Venture capital investments into clean technology companies last year was $3.04 billion globally, and of those a solid 83 percent of the companies were in the United States.

Four cleantech deals worth more than $31 million were made in North Carolina.

The data, compiled by Dow Jones VentureSource, suggests the industry is more bubbly than indicated a few months ago by Thompson Financial / NVCA stats, which showed cleantech investments for the first three quarters of the year at $2.6 billion. Dow Jones counts deals differently, however, and didn’t include some of the mega-fundings like the $500 million investment in Delta Hydrocarbon BV that Thompson factored into its total.
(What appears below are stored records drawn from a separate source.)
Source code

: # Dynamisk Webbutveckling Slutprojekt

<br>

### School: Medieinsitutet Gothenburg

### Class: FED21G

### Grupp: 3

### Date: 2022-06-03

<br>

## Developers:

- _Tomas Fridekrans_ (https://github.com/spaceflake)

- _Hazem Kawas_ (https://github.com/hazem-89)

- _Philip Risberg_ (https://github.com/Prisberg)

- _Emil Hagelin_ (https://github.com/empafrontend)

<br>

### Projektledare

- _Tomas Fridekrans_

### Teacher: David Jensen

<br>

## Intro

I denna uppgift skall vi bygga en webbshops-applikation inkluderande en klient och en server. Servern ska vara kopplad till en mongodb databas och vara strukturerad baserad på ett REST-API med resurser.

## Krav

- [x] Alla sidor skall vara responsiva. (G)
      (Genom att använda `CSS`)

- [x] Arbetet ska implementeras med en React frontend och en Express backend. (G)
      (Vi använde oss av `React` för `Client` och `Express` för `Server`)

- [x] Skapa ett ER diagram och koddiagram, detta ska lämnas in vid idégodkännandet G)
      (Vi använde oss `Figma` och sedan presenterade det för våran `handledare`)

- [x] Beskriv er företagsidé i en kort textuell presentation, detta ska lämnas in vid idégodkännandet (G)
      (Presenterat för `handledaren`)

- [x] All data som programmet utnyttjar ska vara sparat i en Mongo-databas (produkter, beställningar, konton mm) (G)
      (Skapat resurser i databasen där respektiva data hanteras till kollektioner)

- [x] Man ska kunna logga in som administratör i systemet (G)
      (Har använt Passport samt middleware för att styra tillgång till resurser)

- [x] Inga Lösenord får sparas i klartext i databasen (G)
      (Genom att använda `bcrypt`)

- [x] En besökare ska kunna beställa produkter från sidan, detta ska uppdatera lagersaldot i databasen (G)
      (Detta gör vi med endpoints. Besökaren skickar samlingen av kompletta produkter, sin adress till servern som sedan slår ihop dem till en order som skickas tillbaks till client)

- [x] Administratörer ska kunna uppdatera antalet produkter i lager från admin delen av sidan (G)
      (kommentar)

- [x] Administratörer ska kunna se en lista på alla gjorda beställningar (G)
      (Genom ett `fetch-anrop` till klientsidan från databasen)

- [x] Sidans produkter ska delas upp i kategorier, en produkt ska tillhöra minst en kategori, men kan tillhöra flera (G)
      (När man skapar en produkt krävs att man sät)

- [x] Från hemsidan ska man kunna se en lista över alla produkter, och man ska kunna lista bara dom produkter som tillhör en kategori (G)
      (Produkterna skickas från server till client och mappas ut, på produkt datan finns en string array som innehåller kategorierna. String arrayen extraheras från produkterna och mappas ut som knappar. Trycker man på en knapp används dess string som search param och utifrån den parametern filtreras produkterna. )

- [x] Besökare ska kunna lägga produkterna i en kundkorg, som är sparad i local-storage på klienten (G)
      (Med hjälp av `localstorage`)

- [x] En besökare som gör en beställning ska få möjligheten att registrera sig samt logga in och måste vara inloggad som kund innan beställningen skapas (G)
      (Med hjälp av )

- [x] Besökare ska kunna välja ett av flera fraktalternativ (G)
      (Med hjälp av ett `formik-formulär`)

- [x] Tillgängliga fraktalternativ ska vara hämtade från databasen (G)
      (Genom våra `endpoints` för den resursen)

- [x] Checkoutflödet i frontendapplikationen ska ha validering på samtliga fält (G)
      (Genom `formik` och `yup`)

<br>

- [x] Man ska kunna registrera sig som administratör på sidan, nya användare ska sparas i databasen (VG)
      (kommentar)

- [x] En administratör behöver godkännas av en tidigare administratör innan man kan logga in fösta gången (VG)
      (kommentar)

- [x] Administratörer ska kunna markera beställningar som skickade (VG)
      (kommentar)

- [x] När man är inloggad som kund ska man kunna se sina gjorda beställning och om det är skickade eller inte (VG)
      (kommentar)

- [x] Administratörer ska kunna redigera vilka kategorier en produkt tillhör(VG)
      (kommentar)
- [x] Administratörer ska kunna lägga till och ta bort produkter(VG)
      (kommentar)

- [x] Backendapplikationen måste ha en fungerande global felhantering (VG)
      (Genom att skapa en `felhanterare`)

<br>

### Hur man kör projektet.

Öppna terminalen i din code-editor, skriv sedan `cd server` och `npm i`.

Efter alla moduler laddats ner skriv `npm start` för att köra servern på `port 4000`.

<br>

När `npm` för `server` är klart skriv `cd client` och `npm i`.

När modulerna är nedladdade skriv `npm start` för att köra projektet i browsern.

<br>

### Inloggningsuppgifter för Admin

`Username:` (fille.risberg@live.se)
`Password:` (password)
Instead, Dow Jones counted up dozens of small deals, and painted a picture of rapid sector expansion. Deal volume in the United States alone was up 54 percent, with the category of alternative energy production notably ballooning to 76 deals — well up from the 2005 and 2006 numbers of 22 and 47, respectively. Deal deal volume in Europe was almost flat, but investment rose 27 percent to €266 million.

The biggest funding by Dow Jones’ reckoning was Shai Agassi’s Project Better Place, which is based in Palo Alto and took $200 million from US investors, although its business plan is to build an alternate fuel network in Israel.
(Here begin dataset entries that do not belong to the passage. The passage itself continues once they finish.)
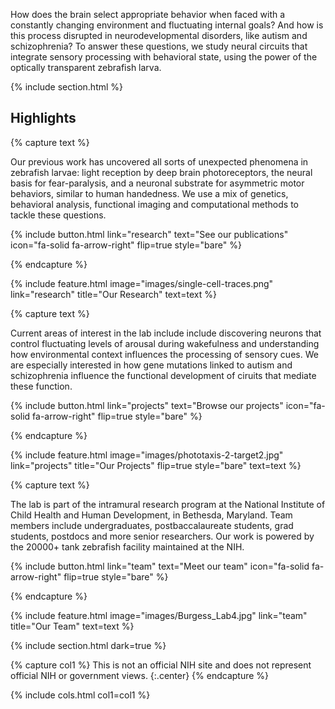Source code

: ---
---

How does the brain select appropriate behavior when faced with a constantly changing environment and fluctuating internal goals? And how is this process disrupted in neurodevelopmental disorders, like autism and schizophrenia? To answer these questions, we study neural circuits that integrate sensory processing with behavioral state, using the power of the optically transparent zebrafish larva.

{% include section.html %}

## Highlights

{% capture text %}

Our previous work has uncovered all sorts of unexpected phenomena in zebrafish larvae: light reception by deep brain photoreceptors, the neural basis for fear-paralysis, and a neuronal substrate for asymmetric motor behaviors, similar to human handedness. We use a mix of genetics, behavioral analysis, functional imaging and computational methods to tackle these questions. 

{%
  include button.html
  link="research"
  text="See our publications"
  icon="fa-solid fa-arrow-right"
  flip=true
  style="bare"
%}

{% endcapture %}

{%
  include feature.html
  image="images/single-cell-traces.png"
  link="research"
  title="Our Research"
  text=text
%}

{% capture text %}

Current areas of interest in the lab include include discovering neurons that control fluctuating levels of arousal during wakefulness and understanding how environmental context influences the processing of sensory cues. We are especially interested in how gene mutations linked to autism and schizophrenia influence the functional development of ciruits that mediate these function.

{%
  include button.html
  link="projects"
  text="Browse our projects"
  icon="fa-solid fa-arrow-right"
  flip=true
  style="bare"
%}

{% endcapture %}

{%
  include feature.html
  image="images/phototaxis-2-target2.jpg"
  link="projects"
  title="Our Projects"
  flip=true
  style="bare"
  text=text
%}

{% capture text %}

The lab is part of the intramural research program at the National Institute of Child Health and Human Development, in Bethesda, Maryland. Team members include undergraduates, postbaccalaureate students, grad students, postdocs and more senior researchers. Our work is powered by the 20000+ tank zebrafish facility maintained at the NIH.

{%
  include button.html
  link="team"
  text="Meet our team"
  icon="fa-solid fa-arrow-right"
  flip=true
  style="bare"
%}

{% endcapture %}

{%
  include feature.html
  image="images/Burgess_Lab4.jpg"
  link="team"
  title="Our Team"
  text=text
%}

{% include section.html dark=true %}

{% capture col1 %}
This is not an official NIH site and does not represent official NIH or government views.
{:.center}
{% endcapture %}

{% include cols.html col1=col1 %}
Some other big fundings that helped drive up the total included Imperium Renewables, Heliovolt, Solyndra and Amyris Biotechnologies, all large-scale solar or biofuels, which together took $367.7 million. In face, solar, transport and biofuels alone took about 56 percent of the total pot in the US, or about $1.27 billion.
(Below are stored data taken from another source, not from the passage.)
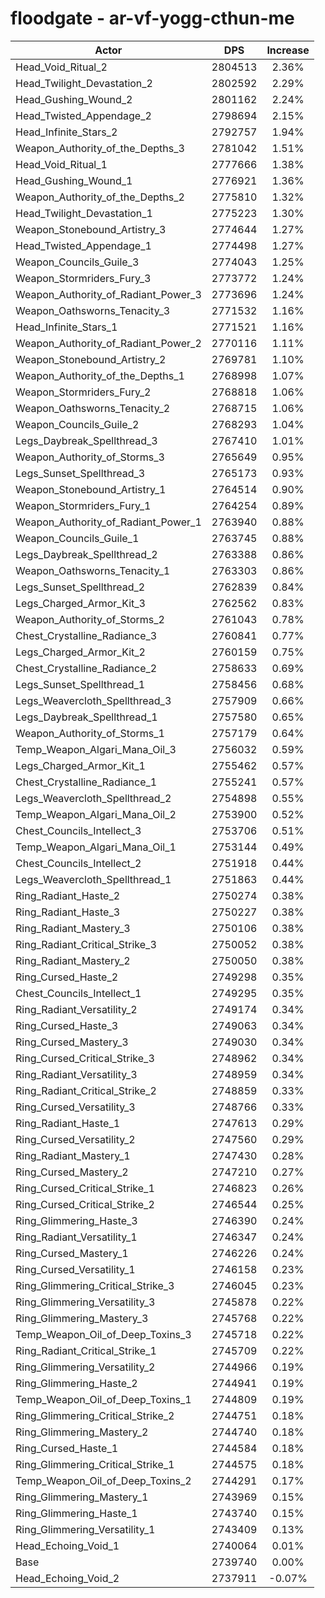 # floodgate - ar-vf-yogg-cthun-me
| Actor | DPS | Increase |
|---|:---:|:---:|
|Head_Void_Ritual_2|2804513|2.36%|
|Head_Twilight_Devastation_2|2802592|2.29%|
|Head_Gushing_Wound_2|2801162|2.24%|
|Head_Twisted_Appendage_2|2798694|2.15%|
|Head_Infinite_Stars_2|2792757|1.94%|
|Weapon_Authority_of_the_Depths_3|2781042|1.51%|
|Head_Void_Ritual_1|2777666|1.38%|
|Head_Gushing_Wound_1|2776921|1.36%|
|Weapon_Authority_of_the_Depths_2|2775810|1.32%|
|Head_Twilight_Devastation_1|2775223|1.30%|
|Weapon_Stonebound_Artistry_3|2774644|1.27%|
|Head_Twisted_Appendage_1|2774498|1.27%|
|Weapon_Councils_Guile_3|2774043|1.25%|
|Weapon_Stormriders_Fury_3|2773772|1.24%|
|Weapon_Authority_of_Radiant_Power_3|2773696|1.24%|
|Weapon_Oathsworns_Tenacity_3|2771532|1.16%|
|Head_Infinite_Stars_1|2771521|1.16%|
|Weapon_Authority_of_Radiant_Power_2|2770116|1.11%|
|Weapon_Stonebound_Artistry_2|2769781|1.10%|
|Weapon_Authority_of_the_Depths_1|2768998|1.07%|
|Weapon_Stormriders_Fury_2|2768818|1.06%|
|Weapon_Oathsworns_Tenacity_2|2768715|1.06%|
|Weapon_Councils_Guile_2|2768293|1.04%|
|Legs_Daybreak_Spellthread_3|2767410|1.01%|
|Weapon_Authority_of_Storms_3|2765649|0.95%|
|Legs_Sunset_Spellthread_3|2765173|0.93%|
|Weapon_Stonebound_Artistry_1|2764514|0.90%|
|Weapon_Stormriders_Fury_1|2764254|0.89%|
|Weapon_Authority_of_Radiant_Power_1|2763940|0.88%|
|Weapon_Councils_Guile_1|2763745|0.88%|
|Legs_Daybreak_Spellthread_2|2763388|0.86%|
|Weapon_Oathsworns_Tenacity_1|2763303|0.86%|
|Legs_Sunset_Spellthread_2|2762839|0.84%|
|Legs_Charged_Armor_Kit_3|2762562|0.83%|
|Weapon_Authority_of_Storms_2|2761043|0.78%|
|Chest_Crystalline_Radiance_3|2760841|0.77%|
|Legs_Charged_Armor_Kit_2|2760159|0.75%|
|Chest_Crystalline_Radiance_2|2758633|0.69%|
|Legs_Sunset_Spellthread_1|2758456|0.68%|
|Legs_Weavercloth_Spellthread_3|2757909|0.66%|
|Legs_Daybreak_Spellthread_1|2757580|0.65%|
|Weapon_Authority_of_Storms_1|2757179|0.64%|
|Temp_Weapon_Algari_Mana_Oil_3|2756032|0.59%|
|Legs_Charged_Armor_Kit_1|2755462|0.57%|
|Chest_Crystalline_Radiance_1|2755241|0.57%|
|Legs_Weavercloth_Spellthread_2|2754898|0.55%|
|Temp_Weapon_Algari_Mana_Oil_2|2753900|0.52%|
|Chest_Councils_Intellect_3|2753706|0.51%|
|Temp_Weapon_Algari_Mana_Oil_1|2753144|0.49%|
|Chest_Councils_Intellect_2|2751918|0.44%|
|Legs_Weavercloth_Spellthread_1|2751863|0.44%|
|Ring_Radiant_Haste_2|2750274|0.38%|
|Ring_Radiant_Haste_3|2750227|0.38%|
|Ring_Radiant_Mastery_3|2750106|0.38%|
|Ring_Radiant_Critical_Strike_3|2750052|0.38%|
|Ring_Radiant_Mastery_2|2750050|0.38%|
|Ring_Cursed_Haste_2|2749298|0.35%|
|Chest_Councils_Intellect_1|2749295|0.35%|
|Ring_Radiant_Versatility_2|2749174|0.34%|
|Ring_Cursed_Haste_3|2749063|0.34%|
|Ring_Cursed_Mastery_3|2749030|0.34%|
|Ring_Cursed_Critical_Strike_3|2748962|0.34%|
|Ring_Radiant_Versatility_3|2748959|0.34%|
|Ring_Radiant_Critical_Strike_2|2748859|0.33%|
|Ring_Cursed_Versatility_3|2748766|0.33%|
|Ring_Radiant_Haste_1|2747613|0.29%|
|Ring_Cursed_Versatility_2|2747560|0.29%|
|Ring_Radiant_Mastery_1|2747430|0.28%|
|Ring_Cursed_Mastery_2|2747210|0.27%|
|Ring_Cursed_Critical_Strike_1|2746823|0.26%|
|Ring_Cursed_Critical_Strike_2|2746544|0.25%|
|Ring_Glimmering_Haste_3|2746390|0.24%|
|Ring_Radiant_Versatility_1|2746347|0.24%|
|Ring_Cursed_Mastery_1|2746226|0.24%|
|Ring_Cursed_Versatility_1|2746158|0.23%|
|Ring_Glimmering_Critical_Strike_3|2746045|0.23%|
|Ring_Glimmering_Versatility_3|2745878|0.22%|
|Ring_Glimmering_Mastery_3|2745768|0.22%|
|Temp_Weapon_Oil_of_Deep_Toxins_3|2745718|0.22%|
|Ring_Radiant_Critical_Strike_1|2745709|0.22%|
|Ring_Glimmering_Versatility_2|2744966|0.19%|
|Ring_Glimmering_Haste_2|2744941|0.19%|
|Temp_Weapon_Oil_of_Deep_Toxins_1|2744809|0.19%|
|Ring_Glimmering_Critical_Strike_2|2744751|0.18%|
|Ring_Glimmering_Mastery_2|2744740|0.18%|
|Ring_Cursed_Haste_1|2744584|0.18%|
|Ring_Glimmering_Critical_Strike_1|2744575|0.18%|
|Temp_Weapon_Oil_of_Deep_Toxins_2|2744291|0.17%|
|Ring_Glimmering_Mastery_1|2743969|0.15%|
|Ring_Glimmering_Haste_1|2743740|0.15%|
|Ring_Glimmering_Versatility_1|2743409|0.13%|
|Head_Echoing_Void_1|2740064|0.01%|
|Base|2739740|0.00%|
|Head_Echoing_Void_2|2737911|-0.07%|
Then there were dozens of smaller deals in 16 other categories including fuel cells, waste treatment, and even a lone geothermal investment.

The leading state for investments was California, with 66 of the 110 total US deals. Massachusetts came in second with 11, and Colorado and Washington tied for third with eight each. Twenty states had no recorded fundings at all.

This quote was attached to the Thompson / NVCA report, but it’s so applicable it deserves a comeback for this post: “Investing in new technologies can be fraught with pitfalls and is not for the inexperienced or the faint of heart. Prudent, long-term, knowledge based investment in cutting edge technologies has been the hallmark of venture capital in the past and should be the mantra in the cleantech space as well. Short-term ‘tourists’ should steer clear,” said NVCA president Mark Heessen. Watch out, it’s frothy out there.